Conrad Jutson

Conrad Charles Jutson died at 81 in Fair Oaks, Calif. on Thursday, April 16, 2009 after a long, adventurous life, with his beloved wife Glenda at his side.

Born in Devon, U.K. on Dec. 29, 1927 to parents Charles and Chrissie, Conrad grew up during England’s battle against Germany amid the bombing of its cities. He joined the British Royal Navy at the age of 15 and graduated as an electrical artificer in the Fleet Air Arm Branch.

After a year at sea, he volunteered to transfer to the radio and radar branch and, following an 18-month course, qualified as a radio electrical artificer, responsible for repair and maintenance of naval radio and radar equipment on various bases, ships and airplanes. His last assignment in the Navy was at an experimental navy base where he first started work on transistor circuit design for test equipment.

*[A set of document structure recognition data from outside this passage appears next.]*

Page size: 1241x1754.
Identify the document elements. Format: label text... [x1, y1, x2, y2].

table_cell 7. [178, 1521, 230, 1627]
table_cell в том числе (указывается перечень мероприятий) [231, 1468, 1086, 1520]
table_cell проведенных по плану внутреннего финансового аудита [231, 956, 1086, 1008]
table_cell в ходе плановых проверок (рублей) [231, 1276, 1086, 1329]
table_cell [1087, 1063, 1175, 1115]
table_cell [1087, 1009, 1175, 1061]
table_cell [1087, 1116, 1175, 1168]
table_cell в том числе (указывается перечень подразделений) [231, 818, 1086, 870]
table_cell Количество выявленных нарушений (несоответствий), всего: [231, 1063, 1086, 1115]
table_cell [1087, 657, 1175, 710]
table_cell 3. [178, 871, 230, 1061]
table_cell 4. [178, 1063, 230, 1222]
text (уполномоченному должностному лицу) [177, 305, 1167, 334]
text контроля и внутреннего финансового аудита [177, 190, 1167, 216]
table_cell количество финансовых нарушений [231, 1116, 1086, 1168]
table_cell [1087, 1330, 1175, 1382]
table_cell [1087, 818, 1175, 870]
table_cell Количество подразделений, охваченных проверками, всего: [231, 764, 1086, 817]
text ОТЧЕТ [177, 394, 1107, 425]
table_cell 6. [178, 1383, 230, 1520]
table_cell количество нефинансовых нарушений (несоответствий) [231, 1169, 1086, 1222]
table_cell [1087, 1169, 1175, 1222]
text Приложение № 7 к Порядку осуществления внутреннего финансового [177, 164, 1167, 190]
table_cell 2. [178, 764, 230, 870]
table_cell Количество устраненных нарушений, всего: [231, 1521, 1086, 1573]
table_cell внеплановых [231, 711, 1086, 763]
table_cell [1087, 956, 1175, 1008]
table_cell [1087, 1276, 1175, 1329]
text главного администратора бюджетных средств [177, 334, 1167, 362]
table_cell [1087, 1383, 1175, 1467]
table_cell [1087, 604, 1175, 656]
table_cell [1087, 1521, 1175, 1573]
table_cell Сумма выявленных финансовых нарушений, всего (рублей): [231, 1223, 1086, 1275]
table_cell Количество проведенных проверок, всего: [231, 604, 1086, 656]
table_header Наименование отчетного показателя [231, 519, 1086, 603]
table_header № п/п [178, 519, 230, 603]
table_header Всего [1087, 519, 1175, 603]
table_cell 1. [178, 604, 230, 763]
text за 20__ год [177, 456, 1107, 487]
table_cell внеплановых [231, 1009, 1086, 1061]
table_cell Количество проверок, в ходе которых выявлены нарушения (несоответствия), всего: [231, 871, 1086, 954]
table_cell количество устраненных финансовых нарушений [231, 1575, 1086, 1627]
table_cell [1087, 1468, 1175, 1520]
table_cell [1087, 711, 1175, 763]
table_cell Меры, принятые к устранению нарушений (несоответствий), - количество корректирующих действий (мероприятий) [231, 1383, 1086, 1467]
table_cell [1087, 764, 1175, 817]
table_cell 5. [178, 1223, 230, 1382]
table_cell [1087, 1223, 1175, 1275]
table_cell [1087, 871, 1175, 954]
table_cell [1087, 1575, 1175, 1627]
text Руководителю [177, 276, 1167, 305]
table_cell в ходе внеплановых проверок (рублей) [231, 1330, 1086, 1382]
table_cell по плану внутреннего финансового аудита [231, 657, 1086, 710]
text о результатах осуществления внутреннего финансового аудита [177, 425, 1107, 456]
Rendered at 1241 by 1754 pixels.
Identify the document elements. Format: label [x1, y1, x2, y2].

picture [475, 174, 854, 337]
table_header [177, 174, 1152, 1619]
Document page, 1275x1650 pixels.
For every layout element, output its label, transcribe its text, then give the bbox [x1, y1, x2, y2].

With this extensive naval electronics training in hand, in December 1958 at the age of 30, Conrad immigrated with his wife and son to the U.S. and, after an interview on a bitterly cold January day in 1958, began his career in the consumer electronics business as a technician in General Electric’s Radio Receiver Department in Utica, N.Y. He was with GE for 11 years, rising to the position of manager of international planning for marketing RRD products.

In 1963, Conrad was awarded the coveted Cordiner Award by GE for his outstanding innovative contributions in RRD, including his work on two transistor radio models in particular that paved the way for later, more sophisticated models.

Conrad left GE in late 1969 to begin a challenging position with Toshiba in New York City as director of corporate planning, working in Japan and the U.S. on product, operational and distribution planning, before becoming vice president of sales and marketing. Toshiba was in its formative years in the U.S., and Conrad worked with Toshiba’s Japanese headquarters to develop and introduce several leadership product lines.

Conrad left Toshiba in 1976, moving to Dallas, Texas to join Texas Instruments, Inc., first as manager, new business planning, for consumer products and later as marketing manager for personal computers. During his time at TI, his assignments included TI’s newly entered home and personal computer venture as well as the first electronic photography camera and closed captioning for TV.

In the fall of 1979, he was recruited by Atari in Silicon Valley, Calif. to join their personal computer division as vice president of sales and marketing. He moved on to corporate vice president for planning, covering the three divisions of coin-op, consumer (video games) and computers, and then as vice president of sales in 1983.

Conrad was one of the first to see the potential of computers beyond the video game business, and predicted that computers would be as common as home stereo systems.

Warner sold Atari in 1984, and Conrad formed a consulting firm with another former Atari employee, doing business planning consulting, as well as operational sales, with marketing start-ups in Silicon Valley. This led to what became another full-time business venture in the Los Angeles area with a company called Sounds Fun, started by a former Disney engineer, who had invented a talking animated watch.

With licenses for Disney, Warner and Turner cartoon characters, Sounds Fun sold over a million watches and clocks over a three-year period.

Conrad decided at the age of 66 to “retire,” moving with his wife Glenda to Whidbey Island. Although he enjoyed immensely his Puget Sound sails, cooking gourmet meals for friends and family, and traveling both in the U.S. and abroad, full retirement was never his forte.

He continued to consult with both California and Washington business ventures until he and his wife moved back to California in 2006 to be closer to his three sons.

Conrad was a man of impeccable integrity, a teacher of the young, a consummate professional and highly respected by all who worked with him throughout his long career in the consumer electronics field.

Conrad is survived by his wife Glenda; former wife Ivy Hudson; sister Terry Talbot-Evans; three sons, Gregory and partner Yoli Gillon, Craig and wife Ginnie; and Mark and wife Judy; two step-children, John Zelazny and Lisa Manzi; two grandchildren,

11 step-grandchildren, and two step-great-grandchildren.

A memorial service will be held in his honor at 2 p.m. Saturday, May 2, at the Four Seasons Lodge, El Dorado Hills, Calif.